▶ Task directions
Copy every line of the listing below character for character, leaving out the picture markers.

▶ Data to use

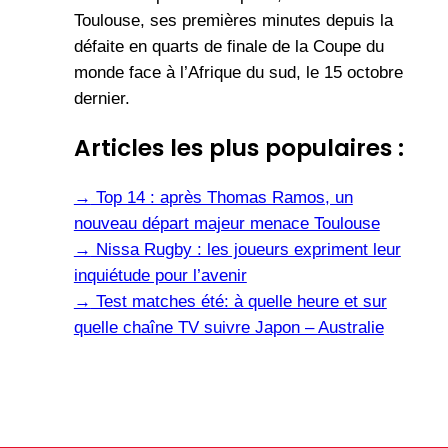
Toulouse, ses premières minutes depuis la
défaite en quarts de finale de la Coupe du
monde face à l’Afrique du sud, le 15 octobre
dernier.
Articles les plus populaires :
→
Top 14 : après Thomas Ramos, un
nouveau départ majeur menace Toulouse
→
Nissa Rugby : les joueurs expriment leur
inquiétude pour l’avenir
→
Test matches été: à quelle heure et sur
quelle chaîne TV suivre Japon – Australie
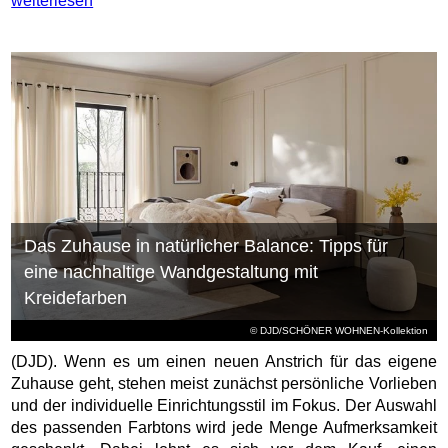
weiterlesen
Das Zuhause in natürlicher Balance: Tipps für
eine nachhaltige Wandgestaltung mit
Kreidefarben
© DJD/SCHÖNER WOHNEN-Kollektion
(DJD). Wenn es um einen neuen Anstrich für das eigene
Zuhause geht, stehen meist zunächst persönliche Vorlieben
und der individuelle Einrichtungsstil im Fokus. Der Auswahl
des passenden Farbtons wird jede Menge Aufmerksamkeit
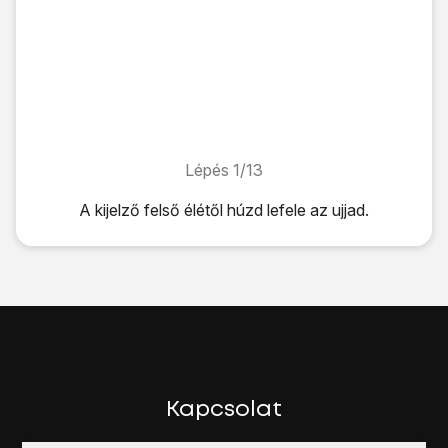
Lépés 1/13
Lépés 1/13
A kijelző felső élétől húzd lefele az ujjad.
A kijelző felső élétől húzd lefele az ujjad.
Kattints
a beállítások ikonra
.
Válaszd a
Felhő és fiókok
lehetőséget.
Válaszd a
Fiókok
lehetőséget.
Válaszd a
Fiók hozzáadása
lehetőséget.
Válaszd a
Google
lehetőséget.
Válaszd az
E-mail-cím vagy telefonszám
lehetőséget, és í
Válaszd a
KÖVETKEZŐ
lehetőséget.
Kapcsolat
Kattints a
Jelszó
mezőre, és írd be a Google Fiókodhoz tar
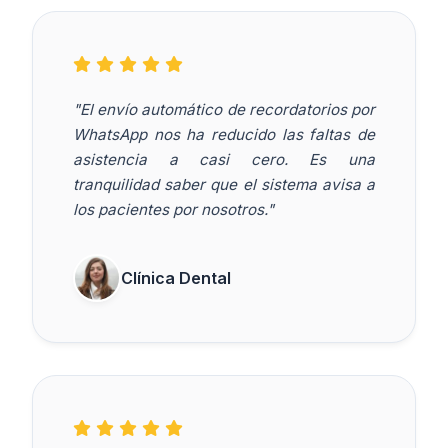
"El envío automático de recordatorios por
WhatsApp nos ha reducido las faltas de
asistencia a casi cero. Es una
tranquilidad saber que el sistema avisa a
los pacientes por nosotros."
Clínica Dental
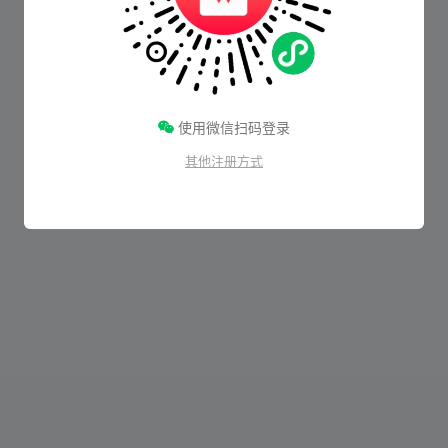
使用微信扫码登录
其他注册方式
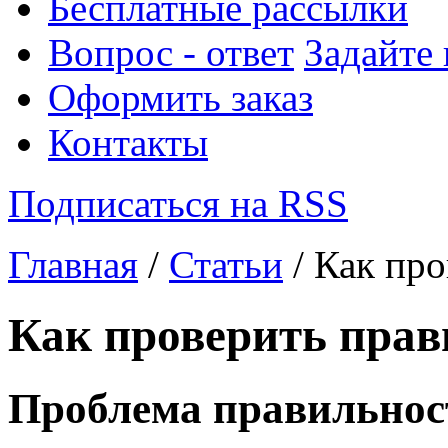
Бесплатные рассылки
Вопрос - ответ
Задайте
Оформить заказ
Контакты
Подписаться на RSS
Главная
/
Статьи
/ Как пр
Как проверить прав
Проблема правильнос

▶ Task output
Toulouse, ses premières minutes depuis la
défaite en quarts de finale de la Coupe du
monde face à l’Afrique du sud, le 15 octobre
dernier.
Articles les plus populaires :
→
Top 14 : après Thomas Ramos, un
nouveau départ majeur menace Toulouse
→
Nissa Rugby : les joueurs expriment leur
inquiétude pour l’avenir
→
Test matches été: à quelle heure et sur
quelle chaîne TV suivre Japon – Australie
weiterlesen
Das Zuhause in natürlicher Balance: Tipps für
eine nachhaltige Wandgestaltung mit
Kreidefarben
© DJD/SCHÖNER WOHNEN-Kollektion
(DJD). Wenn es um einen neuen Anstrich für das eigene
Zuhause geht, stehen meist zunächst persönliche Vorlieben
und der individuelle Einrichtungsstil im Fokus. Der Auswahl
des passenden Farbtons wird jede Menge Aufmerksamkeit
Lépés 1/13
Lépés 1/13
A kijelző felső élétől húzd lefele az ujjad.
A kijelző felső élétől húzd lefele az ujjad.
Kattints
a beállítások ikonra
.
Válaszd a
Felhő és fiókok
lehetőséget.
Válaszd a
Fiókok
lehetőséget.
Válaszd a
Fiók hozzáadása
lehetőséget.
Válaszd a
Google
lehetőséget.
Válaszd az
E-mail-cím vagy telefonszám
lehetőséget, és í
Válaszd a
KÖVETKEZŐ
lehetőséget.
Kapcsolat
Kattints a
Jelszó
mezőre, és írd be a Google Fiókodhoz tar
"El envío automático de recordatorios por
WhatsApp nos ha reducido las faltas de
asistencia a casi cero. Es una
tranquilidad saber que el sistema avisa a
los pacientes por nosotros."
Clínica Dental
使用微信扫码登录
其他注册方式
Бесплатные рассылки
Вопрос - ответ
Задайте
Оформить заказ
Контакты
Подписаться на RSS
Главная
/
Статьи
/ Как пр
Как проверить прав
Проблема правильнос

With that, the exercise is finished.